How to complete this task — Find every line in the material below that contains the string "vases" and copy each of those lines in full. Matching is case-sensitive.

Given data —
+-------+

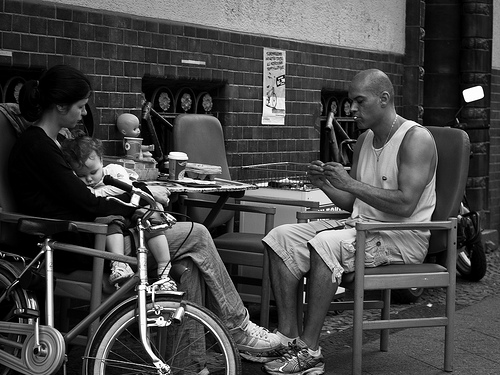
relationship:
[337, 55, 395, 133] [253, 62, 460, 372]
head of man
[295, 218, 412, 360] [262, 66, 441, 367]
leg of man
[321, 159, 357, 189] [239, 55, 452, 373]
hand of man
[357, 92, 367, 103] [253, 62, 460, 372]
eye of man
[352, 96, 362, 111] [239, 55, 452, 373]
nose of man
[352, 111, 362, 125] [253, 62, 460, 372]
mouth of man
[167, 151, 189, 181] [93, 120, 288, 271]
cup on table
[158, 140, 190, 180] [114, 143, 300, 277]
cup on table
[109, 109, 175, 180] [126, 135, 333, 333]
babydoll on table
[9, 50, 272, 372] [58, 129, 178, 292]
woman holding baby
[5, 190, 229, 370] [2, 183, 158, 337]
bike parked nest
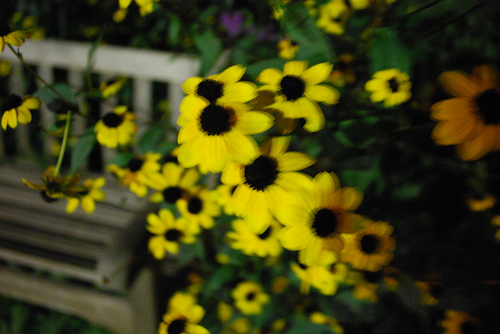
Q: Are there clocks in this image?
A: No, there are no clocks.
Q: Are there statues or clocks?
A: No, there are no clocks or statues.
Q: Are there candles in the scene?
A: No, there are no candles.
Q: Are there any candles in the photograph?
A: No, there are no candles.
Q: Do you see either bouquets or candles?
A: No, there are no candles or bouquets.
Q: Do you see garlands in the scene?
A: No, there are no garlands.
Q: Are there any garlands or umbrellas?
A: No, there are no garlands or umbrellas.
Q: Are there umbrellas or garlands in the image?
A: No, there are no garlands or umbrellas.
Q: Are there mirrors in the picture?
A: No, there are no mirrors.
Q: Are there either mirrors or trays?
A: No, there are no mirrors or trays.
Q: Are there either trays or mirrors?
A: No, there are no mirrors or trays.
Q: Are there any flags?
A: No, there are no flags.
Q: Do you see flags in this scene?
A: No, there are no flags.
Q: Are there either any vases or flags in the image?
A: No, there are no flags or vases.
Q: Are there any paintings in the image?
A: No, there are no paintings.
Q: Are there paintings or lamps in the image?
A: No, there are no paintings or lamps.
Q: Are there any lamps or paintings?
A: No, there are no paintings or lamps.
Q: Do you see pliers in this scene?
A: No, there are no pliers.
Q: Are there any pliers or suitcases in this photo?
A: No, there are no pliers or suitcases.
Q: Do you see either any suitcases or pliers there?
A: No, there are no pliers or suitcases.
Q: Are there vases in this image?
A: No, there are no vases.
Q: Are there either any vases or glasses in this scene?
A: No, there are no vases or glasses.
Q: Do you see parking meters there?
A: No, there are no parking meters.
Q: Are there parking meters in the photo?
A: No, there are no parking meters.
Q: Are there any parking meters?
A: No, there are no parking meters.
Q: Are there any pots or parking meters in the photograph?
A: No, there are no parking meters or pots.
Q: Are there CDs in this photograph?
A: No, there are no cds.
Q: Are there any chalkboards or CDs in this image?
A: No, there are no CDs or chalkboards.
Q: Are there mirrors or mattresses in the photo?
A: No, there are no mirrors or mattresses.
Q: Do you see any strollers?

+-------+

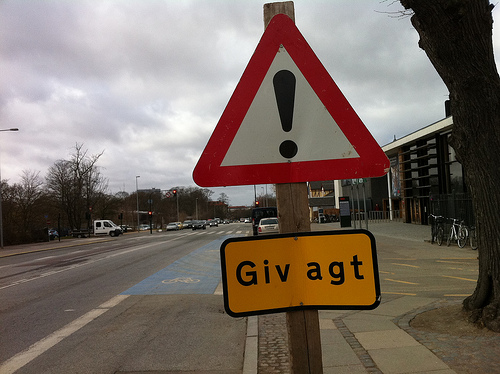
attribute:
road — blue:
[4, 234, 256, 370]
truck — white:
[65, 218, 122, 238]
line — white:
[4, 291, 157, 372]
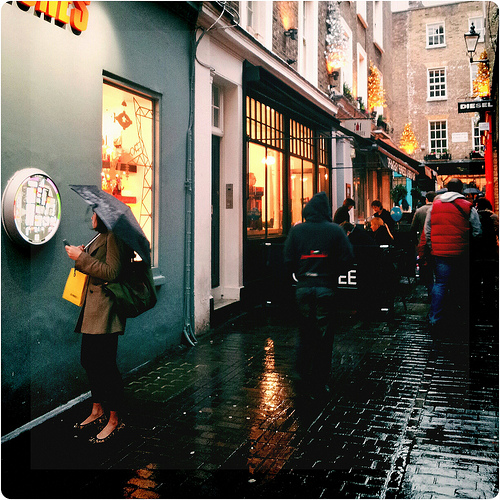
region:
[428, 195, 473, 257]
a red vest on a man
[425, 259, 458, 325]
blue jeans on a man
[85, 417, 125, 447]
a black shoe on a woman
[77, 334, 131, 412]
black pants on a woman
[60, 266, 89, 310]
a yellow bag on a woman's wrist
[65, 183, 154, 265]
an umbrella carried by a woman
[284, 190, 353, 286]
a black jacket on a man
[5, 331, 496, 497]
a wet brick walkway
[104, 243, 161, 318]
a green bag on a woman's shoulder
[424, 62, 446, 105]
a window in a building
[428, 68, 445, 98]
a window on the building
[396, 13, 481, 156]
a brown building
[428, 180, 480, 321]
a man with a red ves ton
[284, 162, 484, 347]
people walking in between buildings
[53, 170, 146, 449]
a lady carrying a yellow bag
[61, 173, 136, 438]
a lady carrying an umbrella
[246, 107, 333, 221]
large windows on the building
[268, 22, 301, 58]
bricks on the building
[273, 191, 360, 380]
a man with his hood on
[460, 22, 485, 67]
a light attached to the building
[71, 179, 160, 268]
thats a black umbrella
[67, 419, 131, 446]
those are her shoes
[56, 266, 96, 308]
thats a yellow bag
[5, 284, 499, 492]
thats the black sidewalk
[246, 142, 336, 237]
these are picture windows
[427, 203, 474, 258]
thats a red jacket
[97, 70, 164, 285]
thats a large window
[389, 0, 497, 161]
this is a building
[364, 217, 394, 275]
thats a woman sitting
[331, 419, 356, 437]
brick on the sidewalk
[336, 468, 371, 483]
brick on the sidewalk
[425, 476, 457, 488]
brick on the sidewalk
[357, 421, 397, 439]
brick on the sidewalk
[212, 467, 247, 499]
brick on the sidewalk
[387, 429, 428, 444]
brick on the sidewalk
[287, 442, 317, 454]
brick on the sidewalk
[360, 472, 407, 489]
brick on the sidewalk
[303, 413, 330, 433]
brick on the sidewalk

+-------+

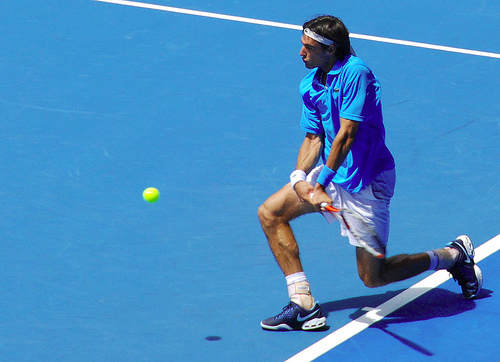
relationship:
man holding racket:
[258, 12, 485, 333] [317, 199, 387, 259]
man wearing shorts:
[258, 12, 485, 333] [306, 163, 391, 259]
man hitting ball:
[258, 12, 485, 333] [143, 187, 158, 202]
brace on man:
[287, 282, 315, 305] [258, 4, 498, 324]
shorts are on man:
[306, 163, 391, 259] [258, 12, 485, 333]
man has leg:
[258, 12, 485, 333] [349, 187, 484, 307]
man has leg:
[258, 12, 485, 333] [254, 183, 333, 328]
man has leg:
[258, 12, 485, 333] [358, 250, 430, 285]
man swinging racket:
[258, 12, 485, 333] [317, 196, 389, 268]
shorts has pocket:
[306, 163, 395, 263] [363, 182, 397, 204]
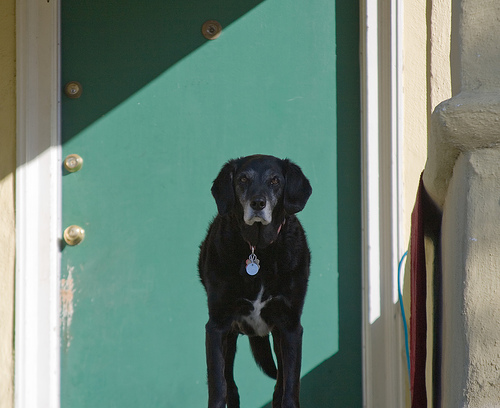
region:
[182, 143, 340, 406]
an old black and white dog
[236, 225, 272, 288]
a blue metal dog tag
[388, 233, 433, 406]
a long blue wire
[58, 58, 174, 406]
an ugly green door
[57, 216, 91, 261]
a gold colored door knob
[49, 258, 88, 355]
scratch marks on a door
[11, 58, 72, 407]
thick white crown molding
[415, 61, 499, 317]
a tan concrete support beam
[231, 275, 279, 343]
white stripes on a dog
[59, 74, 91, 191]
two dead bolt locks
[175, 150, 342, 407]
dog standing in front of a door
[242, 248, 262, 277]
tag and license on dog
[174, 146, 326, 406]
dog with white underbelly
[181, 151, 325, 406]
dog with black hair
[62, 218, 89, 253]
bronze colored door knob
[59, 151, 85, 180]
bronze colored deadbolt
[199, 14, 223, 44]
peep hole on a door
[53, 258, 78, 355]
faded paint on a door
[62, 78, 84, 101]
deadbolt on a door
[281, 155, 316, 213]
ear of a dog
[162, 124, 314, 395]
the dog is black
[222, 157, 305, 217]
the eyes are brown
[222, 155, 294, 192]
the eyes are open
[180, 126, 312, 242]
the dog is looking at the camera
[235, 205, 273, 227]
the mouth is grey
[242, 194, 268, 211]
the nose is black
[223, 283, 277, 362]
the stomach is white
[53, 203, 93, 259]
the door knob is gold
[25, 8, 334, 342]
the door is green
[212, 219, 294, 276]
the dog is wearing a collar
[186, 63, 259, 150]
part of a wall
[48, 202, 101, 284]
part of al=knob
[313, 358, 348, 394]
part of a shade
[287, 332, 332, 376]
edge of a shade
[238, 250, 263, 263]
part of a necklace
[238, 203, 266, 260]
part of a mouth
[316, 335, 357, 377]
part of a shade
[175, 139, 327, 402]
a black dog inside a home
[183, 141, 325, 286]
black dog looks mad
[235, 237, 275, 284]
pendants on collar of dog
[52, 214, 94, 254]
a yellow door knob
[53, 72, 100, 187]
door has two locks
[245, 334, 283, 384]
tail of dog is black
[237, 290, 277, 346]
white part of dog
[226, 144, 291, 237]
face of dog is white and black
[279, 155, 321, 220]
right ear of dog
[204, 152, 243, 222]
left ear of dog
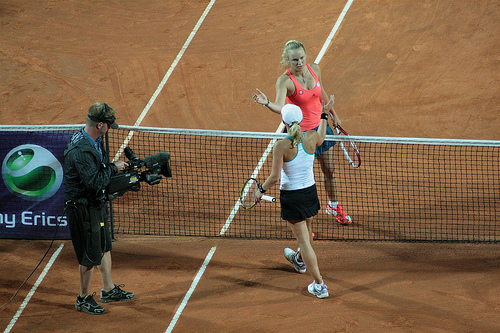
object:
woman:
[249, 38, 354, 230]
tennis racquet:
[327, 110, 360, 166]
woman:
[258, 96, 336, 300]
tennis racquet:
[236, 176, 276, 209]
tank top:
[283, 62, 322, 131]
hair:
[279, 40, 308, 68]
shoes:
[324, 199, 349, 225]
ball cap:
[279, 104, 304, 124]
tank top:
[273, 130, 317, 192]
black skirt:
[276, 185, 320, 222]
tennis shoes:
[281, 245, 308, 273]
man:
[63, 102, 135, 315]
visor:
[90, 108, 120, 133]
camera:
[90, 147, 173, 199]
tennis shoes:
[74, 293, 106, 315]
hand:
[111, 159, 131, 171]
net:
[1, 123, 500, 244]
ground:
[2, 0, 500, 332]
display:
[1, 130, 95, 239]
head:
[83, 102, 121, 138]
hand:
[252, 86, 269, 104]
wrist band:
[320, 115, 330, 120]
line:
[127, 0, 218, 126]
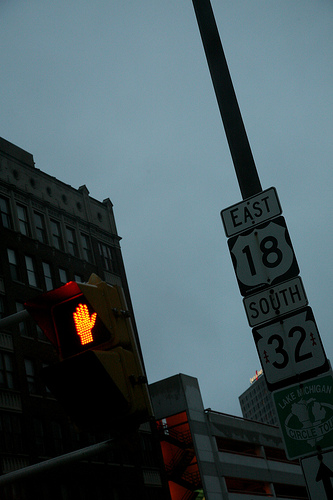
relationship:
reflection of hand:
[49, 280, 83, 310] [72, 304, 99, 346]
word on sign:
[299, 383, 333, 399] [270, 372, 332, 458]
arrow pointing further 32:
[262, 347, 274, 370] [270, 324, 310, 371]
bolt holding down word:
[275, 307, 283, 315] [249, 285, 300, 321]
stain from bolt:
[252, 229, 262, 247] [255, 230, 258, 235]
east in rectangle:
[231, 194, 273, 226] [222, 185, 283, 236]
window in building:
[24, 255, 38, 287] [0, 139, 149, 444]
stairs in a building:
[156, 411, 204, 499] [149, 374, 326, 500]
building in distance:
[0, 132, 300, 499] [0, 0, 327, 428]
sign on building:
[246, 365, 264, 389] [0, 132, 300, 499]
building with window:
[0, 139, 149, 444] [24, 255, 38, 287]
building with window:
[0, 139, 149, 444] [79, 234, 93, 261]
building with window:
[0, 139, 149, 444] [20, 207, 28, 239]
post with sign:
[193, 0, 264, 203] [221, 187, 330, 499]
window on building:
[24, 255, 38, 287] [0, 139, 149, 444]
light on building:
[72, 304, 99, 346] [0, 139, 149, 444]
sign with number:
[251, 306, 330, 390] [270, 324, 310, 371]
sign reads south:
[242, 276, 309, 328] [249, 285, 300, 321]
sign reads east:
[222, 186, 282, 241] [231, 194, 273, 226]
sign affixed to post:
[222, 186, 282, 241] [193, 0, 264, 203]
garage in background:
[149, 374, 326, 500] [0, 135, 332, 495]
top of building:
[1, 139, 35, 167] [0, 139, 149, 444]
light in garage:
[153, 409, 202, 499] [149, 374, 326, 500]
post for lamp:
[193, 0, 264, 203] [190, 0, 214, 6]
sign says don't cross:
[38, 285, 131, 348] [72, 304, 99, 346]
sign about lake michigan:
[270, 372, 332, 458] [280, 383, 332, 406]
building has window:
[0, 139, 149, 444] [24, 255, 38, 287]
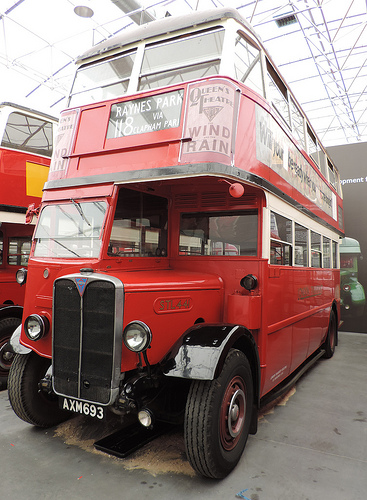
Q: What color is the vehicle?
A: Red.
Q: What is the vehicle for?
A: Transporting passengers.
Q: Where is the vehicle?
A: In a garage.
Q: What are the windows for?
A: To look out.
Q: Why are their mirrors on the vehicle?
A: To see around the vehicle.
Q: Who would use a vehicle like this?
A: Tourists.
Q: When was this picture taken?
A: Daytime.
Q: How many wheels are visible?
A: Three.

+-------+

Answer to the problem —
Q: Are there either any vases or flags in the image?
A: No, there are no flags or vases.
Q: Are there vases in this image?
A: No, there are no vases.
Q: Are there either any vases or glasses in this scene?
A: No, there are no vases or glasses.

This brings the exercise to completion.